*** 文書 ***

本発明は、光電素子に関し、さらに詳しくは、Cu2ZnSnS4(CZTS)系化合物半導体からなり、かつ、膜厚方向のCu濃度が異なる光吸収層を用いた光電素子に関する。
光電素子とは、光量子のエネルギーを何らかの物理現象を介して電気的信号に変換(光電変換)することが可能な素子をいう。太陽電池は、光電素子の一種であり、太陽光線の光エネルギーを電気エネルギーに効率よく変換することができる。
太陽電池に用いられる半導体としては、単結晶Si、多結晶Si、アモルファスSi、GaAs、InP、CdTe、CuIn1-xGaxSe2(CIGS)、Cu2ZnSnS4(CZTS)などが知られている。

*** データ項目 ***

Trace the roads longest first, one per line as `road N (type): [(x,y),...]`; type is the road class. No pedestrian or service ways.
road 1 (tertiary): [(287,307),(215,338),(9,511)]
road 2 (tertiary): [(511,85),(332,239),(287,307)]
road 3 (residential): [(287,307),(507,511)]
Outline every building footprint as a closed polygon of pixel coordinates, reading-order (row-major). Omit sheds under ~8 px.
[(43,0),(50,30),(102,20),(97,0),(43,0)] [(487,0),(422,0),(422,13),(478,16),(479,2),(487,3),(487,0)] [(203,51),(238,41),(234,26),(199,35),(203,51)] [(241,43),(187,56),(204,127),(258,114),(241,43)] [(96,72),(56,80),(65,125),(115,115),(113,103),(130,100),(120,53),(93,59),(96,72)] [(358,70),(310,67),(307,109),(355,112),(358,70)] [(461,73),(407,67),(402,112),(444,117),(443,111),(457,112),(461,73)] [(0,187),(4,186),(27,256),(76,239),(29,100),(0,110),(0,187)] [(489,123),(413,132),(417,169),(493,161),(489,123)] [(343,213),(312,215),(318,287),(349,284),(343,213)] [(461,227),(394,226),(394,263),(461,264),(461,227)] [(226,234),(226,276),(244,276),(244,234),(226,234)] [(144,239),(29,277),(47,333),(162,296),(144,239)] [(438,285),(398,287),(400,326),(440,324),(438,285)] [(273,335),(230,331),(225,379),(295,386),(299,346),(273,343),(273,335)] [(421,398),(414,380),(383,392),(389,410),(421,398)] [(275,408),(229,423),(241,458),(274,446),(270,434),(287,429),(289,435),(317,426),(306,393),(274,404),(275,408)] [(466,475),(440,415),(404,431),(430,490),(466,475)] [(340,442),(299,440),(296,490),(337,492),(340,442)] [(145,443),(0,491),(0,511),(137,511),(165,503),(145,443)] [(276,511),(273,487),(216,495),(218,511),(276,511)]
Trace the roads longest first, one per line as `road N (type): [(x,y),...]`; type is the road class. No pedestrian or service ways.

***

(作業内容):
1. 光電素子に関する文書について、次の問いに答えてください。
(a) 光吸収層は何系の化合物半導体からなるか。
(b) 太陽電池は何の一種とされているか。
(c) 太陽電池は何のエネルギーを何のエネルギーに変換するか。
2. 光電素子に関する文書の「光電素子とは、光量子のエネル」から「ZTS)などが知られている。」までを、その語句も含めて一字一句そのまま書き写すこと。

(作業ごとの回答):
1.
(a) Cu2ZnSnS4(CZTS)系化合物半導体
(b) 光電素子
(c) 太陽光線の光エネルギーを電気エネルギーに変換する。

2.
光電素子とは、光量子のエネルギーを何らかの物理現象を介して電気的信号に変換(光電変換)することが可能な素子をいう。太陽電池は、光電素子の一種であり、太陽光線の光エネルギーを電気エネルギーに効率よく変換することができる。
太陽電池に用いられる半導体としては、単結晶Si、多結晶Si、アモルファスSi、GaAs、InP、CdTe、CuIn1-xGaxSe2(CIGS)、Cu2ZnSnS4(CZTS)などが知られている。